The Office of International Programs announced Wednesday that it has cancelled the Georgetown 2013 Summer Program in Alexandria, Egypt, citing safety risks.
“While security concerns have generally been limited to a few locations in Egypt and foreigners have not been targeted, the unrest is expected to escalate in the near future due to fuel and food shortages,” Associate Director of Overseas Studies Lisa Gordinier wrote in an email to students enrolled in the program.
In January 2011, Georgetown students studying abroad at the American University in Cairo were evacuated following protests against then-president Hosni Mubarak. The program resumed that summer, but Derrik Sweeney (COL ’13), who was studying abroad at AUC, was arrested later that year in November for allegedly taking part in violent protests.
“We were told there was a possibility of cancellation, but I was also told that the trip usually went on no matter what and they even went the summer after the Arab Spring,” said Ross Wasserman (COL ’16), who was set to study in Alexandria this summer.

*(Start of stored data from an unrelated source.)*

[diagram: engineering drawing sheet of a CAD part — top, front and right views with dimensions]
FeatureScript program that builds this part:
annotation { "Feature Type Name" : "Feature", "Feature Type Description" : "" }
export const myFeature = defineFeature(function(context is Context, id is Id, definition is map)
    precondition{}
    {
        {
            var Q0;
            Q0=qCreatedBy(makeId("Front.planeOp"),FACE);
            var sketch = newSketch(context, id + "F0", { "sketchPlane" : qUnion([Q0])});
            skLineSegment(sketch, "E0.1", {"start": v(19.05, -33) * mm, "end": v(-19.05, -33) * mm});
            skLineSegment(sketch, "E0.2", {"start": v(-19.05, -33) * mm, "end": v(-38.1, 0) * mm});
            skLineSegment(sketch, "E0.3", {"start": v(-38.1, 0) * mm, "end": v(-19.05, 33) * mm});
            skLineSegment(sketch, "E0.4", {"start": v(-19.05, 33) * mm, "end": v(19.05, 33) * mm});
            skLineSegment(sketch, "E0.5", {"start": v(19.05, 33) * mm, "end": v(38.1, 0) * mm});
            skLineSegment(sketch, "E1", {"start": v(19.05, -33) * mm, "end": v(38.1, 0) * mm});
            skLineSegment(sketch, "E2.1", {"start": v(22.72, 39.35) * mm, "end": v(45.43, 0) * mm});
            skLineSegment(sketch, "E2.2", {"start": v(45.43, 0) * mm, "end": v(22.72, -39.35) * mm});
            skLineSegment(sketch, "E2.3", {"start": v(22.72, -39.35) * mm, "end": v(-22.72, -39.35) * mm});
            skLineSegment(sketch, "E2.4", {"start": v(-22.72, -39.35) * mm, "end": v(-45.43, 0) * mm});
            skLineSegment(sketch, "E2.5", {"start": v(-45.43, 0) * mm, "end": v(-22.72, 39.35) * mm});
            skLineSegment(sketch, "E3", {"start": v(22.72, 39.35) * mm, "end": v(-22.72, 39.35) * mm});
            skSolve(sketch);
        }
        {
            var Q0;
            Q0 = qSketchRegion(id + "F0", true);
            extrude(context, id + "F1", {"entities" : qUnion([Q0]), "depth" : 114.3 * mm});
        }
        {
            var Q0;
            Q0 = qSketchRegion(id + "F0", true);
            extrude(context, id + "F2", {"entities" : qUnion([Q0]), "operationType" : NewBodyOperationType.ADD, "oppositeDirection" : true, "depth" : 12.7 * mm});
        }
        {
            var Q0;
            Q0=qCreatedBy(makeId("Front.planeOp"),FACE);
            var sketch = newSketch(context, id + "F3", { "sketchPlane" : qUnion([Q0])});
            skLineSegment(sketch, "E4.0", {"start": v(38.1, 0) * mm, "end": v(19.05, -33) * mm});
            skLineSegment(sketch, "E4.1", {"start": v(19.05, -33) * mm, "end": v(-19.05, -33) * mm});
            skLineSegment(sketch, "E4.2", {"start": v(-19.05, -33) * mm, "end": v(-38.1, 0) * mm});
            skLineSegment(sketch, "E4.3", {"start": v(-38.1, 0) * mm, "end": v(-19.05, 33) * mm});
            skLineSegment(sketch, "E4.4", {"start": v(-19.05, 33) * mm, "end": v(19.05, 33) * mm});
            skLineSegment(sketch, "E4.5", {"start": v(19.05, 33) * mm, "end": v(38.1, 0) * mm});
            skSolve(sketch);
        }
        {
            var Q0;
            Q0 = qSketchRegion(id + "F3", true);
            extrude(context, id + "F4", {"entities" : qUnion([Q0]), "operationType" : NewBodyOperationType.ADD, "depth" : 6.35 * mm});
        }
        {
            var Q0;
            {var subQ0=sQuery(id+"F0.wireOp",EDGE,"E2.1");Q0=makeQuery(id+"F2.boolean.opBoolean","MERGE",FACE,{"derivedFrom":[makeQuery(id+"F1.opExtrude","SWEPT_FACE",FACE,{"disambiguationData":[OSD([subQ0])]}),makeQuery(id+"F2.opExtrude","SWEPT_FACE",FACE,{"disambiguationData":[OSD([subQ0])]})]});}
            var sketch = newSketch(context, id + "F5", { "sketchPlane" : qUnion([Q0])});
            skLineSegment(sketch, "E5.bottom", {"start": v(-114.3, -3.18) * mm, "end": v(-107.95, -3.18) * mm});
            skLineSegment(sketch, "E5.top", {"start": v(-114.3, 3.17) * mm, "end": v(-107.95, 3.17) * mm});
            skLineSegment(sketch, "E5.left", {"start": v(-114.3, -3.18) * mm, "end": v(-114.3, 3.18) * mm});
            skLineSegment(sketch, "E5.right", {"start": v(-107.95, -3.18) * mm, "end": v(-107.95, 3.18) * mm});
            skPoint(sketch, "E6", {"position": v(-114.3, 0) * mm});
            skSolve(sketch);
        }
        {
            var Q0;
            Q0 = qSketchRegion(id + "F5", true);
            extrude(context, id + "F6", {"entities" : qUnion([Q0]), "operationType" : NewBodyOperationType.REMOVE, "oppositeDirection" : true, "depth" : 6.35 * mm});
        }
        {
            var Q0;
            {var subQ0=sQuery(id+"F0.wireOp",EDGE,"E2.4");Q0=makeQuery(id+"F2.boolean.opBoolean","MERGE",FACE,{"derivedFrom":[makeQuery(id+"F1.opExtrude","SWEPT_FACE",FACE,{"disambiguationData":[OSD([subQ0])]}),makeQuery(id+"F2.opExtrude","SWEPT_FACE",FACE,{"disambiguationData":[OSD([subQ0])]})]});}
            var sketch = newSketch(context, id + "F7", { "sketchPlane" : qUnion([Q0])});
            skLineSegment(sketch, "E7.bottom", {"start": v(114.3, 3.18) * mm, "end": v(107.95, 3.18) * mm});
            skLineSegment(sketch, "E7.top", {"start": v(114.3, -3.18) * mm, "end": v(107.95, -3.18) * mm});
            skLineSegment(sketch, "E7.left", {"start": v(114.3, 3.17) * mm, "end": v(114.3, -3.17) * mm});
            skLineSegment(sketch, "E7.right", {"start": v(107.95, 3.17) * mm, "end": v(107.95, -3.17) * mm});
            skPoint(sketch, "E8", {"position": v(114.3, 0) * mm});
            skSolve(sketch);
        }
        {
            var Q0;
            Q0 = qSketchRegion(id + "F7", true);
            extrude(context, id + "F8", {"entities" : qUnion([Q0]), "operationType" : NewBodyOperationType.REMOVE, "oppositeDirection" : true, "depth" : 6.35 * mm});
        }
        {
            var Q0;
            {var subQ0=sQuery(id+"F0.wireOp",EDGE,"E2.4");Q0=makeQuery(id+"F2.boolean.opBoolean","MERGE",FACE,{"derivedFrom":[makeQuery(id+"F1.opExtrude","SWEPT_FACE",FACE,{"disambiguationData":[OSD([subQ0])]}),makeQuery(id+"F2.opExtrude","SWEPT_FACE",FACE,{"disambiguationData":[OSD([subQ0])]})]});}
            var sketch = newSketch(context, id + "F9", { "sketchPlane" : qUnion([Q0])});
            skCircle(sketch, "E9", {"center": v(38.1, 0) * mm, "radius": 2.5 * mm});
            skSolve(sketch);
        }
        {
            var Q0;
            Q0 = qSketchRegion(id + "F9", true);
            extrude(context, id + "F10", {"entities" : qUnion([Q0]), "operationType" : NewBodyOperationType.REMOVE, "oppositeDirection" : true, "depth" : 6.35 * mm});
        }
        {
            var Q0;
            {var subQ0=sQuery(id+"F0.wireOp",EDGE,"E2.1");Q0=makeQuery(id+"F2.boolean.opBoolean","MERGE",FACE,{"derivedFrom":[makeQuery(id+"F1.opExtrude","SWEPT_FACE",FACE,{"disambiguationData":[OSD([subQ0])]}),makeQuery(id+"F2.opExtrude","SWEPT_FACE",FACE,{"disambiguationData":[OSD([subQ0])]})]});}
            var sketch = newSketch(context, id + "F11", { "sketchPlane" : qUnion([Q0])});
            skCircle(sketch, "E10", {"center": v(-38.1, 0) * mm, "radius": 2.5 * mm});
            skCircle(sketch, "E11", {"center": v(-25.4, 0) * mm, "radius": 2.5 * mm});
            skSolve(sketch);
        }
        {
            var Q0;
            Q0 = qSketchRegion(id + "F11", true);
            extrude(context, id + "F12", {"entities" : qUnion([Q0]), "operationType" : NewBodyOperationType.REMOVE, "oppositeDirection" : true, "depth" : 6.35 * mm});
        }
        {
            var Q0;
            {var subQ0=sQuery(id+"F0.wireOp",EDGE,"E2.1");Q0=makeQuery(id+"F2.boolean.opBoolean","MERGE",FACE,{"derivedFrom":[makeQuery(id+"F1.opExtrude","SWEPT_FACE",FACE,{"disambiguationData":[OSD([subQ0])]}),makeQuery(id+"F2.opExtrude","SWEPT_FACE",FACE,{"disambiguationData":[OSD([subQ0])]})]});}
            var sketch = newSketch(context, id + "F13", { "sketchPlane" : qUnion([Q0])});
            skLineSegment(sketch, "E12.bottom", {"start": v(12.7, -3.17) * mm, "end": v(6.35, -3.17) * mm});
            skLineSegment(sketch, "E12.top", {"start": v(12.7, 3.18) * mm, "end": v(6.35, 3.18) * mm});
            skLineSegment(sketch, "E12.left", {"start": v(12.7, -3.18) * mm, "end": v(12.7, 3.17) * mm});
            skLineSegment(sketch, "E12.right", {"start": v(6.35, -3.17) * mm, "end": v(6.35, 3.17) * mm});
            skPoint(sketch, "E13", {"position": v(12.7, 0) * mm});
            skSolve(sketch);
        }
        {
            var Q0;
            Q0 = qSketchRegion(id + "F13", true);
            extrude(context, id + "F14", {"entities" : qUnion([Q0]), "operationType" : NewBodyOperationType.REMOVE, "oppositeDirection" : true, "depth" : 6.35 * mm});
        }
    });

Fellow enrollee Haley Lepp (COL ’15) said that OIP claimed the cancellation was largely attributable to an increase in violence against women and in areas that had not previously seen severe unrest.
According to OIP Executive Director Katherine Bellows, the office surveys the security climates in every country where it operates.
“The criteria used in making a decision are multifaceted and include the gathering and assessment of information from many different sources including Georgetown’s own regional faculty experts,” Bellows wrote in a statement.
The program would have taken place at Alexandria University from June 5 to Aug. 15 and incorporated cultural activities, including a trip to Cairo, with intensive Arabic studies at all levels. Participants — 23 Georgetown and two non-Georgetown students — were to receive 12 credits for their studies.
Some students who had enrolled in the program say that the cancellation will throw their academic plans off course.
“This program was integral to my academic plan, as I am going abroad next year to London and will not be taking intensive Arabic classes there,” Elizabeth Cheung (SFS ’15) said. “Alexandria would have increased my chances of passing the proficiency test post-London.”
Lepp, who is considering transferring to the Walsh School of Foreign Service, said that she might have to stay in the College because her chances of achieving the SFS-mandated language proficiency will be inhibited by the cancellation.
Others expressed similar concerns about their academic futures.
“I applied because I wanted to complete Georgetown’s third level of Arabic before studying abroad at the School of Oriental and African Studies next year so that once in London, I could take fourth level Arabic classes that Georgetown does not really offer,” Simone Gannage (SFS ’15) said.
OIP has provided those enrolled in the program with information about alternatives, such as the Georgetown School of Continuing Studies’ Arabic and Persian Language Institute, which would award six credits for its intensive option.
“Had I been told two weeks ago that they were looking into cancelling the program, I would have applied for internships, other summer Arabic programs and anything else I could think of, just in case they did,” Gannage said. “Now, a lot of the deadlines have passed, leaving me with not that many options.”
Student deposits will be refunded upon request or credited for future use from their accounts.
According to Bellows, there have been no status changes as of now with any other summer or fall programs, including the fall study abroad program at the American University in Cairo. “We will monitor the events in Egypt over the next couple of months before making a decision on that program,” Bellows wrote.